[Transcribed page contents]
============================================================

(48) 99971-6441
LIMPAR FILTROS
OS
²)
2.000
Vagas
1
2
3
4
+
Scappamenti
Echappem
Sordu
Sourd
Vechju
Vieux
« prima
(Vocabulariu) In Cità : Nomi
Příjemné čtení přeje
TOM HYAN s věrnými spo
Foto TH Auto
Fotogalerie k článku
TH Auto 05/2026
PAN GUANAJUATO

============================================================

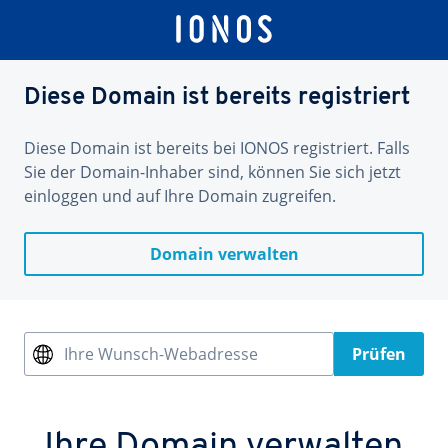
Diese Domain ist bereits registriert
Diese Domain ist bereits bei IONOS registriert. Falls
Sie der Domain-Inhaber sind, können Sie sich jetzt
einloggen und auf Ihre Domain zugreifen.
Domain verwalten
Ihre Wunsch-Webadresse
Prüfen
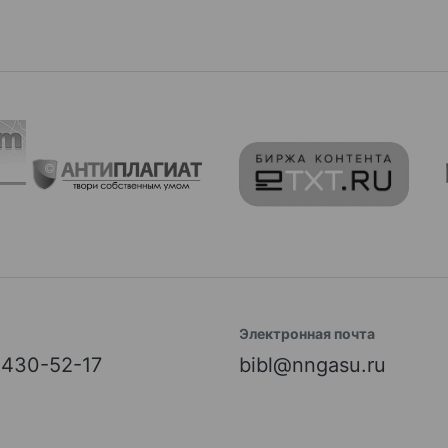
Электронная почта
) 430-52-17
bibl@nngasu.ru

============================================================

▶ _EXERCISE DETAILS_
Copy the lines of the records above exactly, from the line with "(48) 99971-6441" to the line with "PAN GUANAJUATO".

▶ _REPLY_
(48) 99971-6441
LIMPAR FILTROS
OS
²)
2.000
Vagas
1
2
3
4
+
Scappamenti
Echappem
Sordu
Sourd
Vechju
Vieux
« prima
(Vocabulariu) In Cità : Nomi
Příjemné čtení přeje
TOM HYAN s věrnými spo
Foto TH Auto
Fotogalerie k článku
TH Auto 05/2026
PAN GUANAJUATO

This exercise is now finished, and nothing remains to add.